Sources of Non Representativeness

In the main text we see that collection of the data should be undertaken randomly from the population. The self selection results in the incorrect understanding when we have that the self selection is not independent of the outcome we are trying to measure. In all data collection problems, we encounter the problem of collecting data that is truly representative of the features of the population we are trying to measure, and this is often not easy. Here we look at some other common sources of problems that result in the same mathematical problem we see in the text.

Survivorship Bias

Suppose, as we discussed in Chapter 2, we are interested in investing in mutual funds so we want to examine the likely returns. As we did in Chapter 2 we can collect the information on all the funds that have been around for say 5 years, and look at their returns over this period. Does this give us a good idea of the actual returns across the last 5 years? One problem with this approach is that we are observing the returns of all the of funds conditional on them not being closed down. Funds are usually closed down because investors desert them or will not invest in them. Investors avoid funds that have bad return records, so it is most likely that funds that have closed down, and hence are not in our sample, are ones that had low returns. The return conditional on staying in business is likely higher than the returns over all the funds we could have invested in 5 years ago. We refer to this as 'survivorship' bias because we observe the data conditional on surviving or staying in business.

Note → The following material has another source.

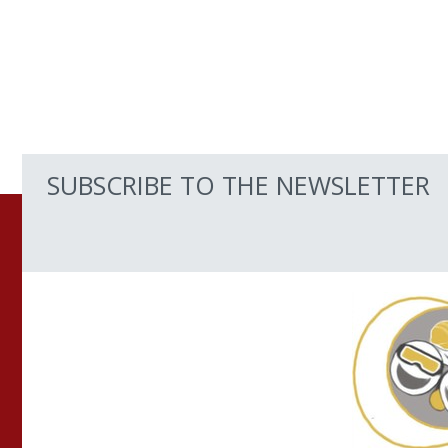
SUBSCRIBE TO THE NEWSLETTER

The math for survivorship bias is the same as that presented for the avocado example in the main text, except that instead of having our $X$ variable take two values it takes on many values. But the conditional distribution still exists, and it is likely not equal to the marginal distribution of returns.

Intentional Bias

It is not all that hard to build intentional bias into samples, since samples are a subset of the possible available measurements and often the researcher has control over how the data is collected. It can even be done in a nuanced way, that is not all that obvious. For example you might be advocating for a new stadium for your sporting team in your city. To show support (needed because tax dollars will be spent on it) you could take a survey of the opinions of locals. But it is actually hard to obtain a random sample, serious survey companies work hard to do it. But since you want to show strong support, it is easier. Just randomly select people who happen to be in places where you expect supporters of the local team to be. This would include places like areas with lots of sports bars, and not so much places like outside the local symphony hall. You can always claim you were careful to randomly choose participants, but you have done it in a way that the population you are randomly choosing from is not the population of locals but the population of locals who hang out near sports bars.

Just plain bad sampling

As noted, it is actually difficult to get a really good random sample of a population. A standard faulty approach is known as 'convenience sampling'. This just means choosing the subpopulation you are sampling from from an easy to reach subpopulation instead of working hard to obtain subjects that could come from any part of the population you are trying to measure. For example you might think for a study of the need for a Starbucks in your local strip mall that the approach of standing in the strip mall and obtaining a random sample of those walking past is a good approach. It is certainly easy, however it misses all those locals who might want a Starbucks but are not interested in the stores that are currently there. So they do not get sampled. This is more of a problem with hard to reach demographic groups that might influence the study.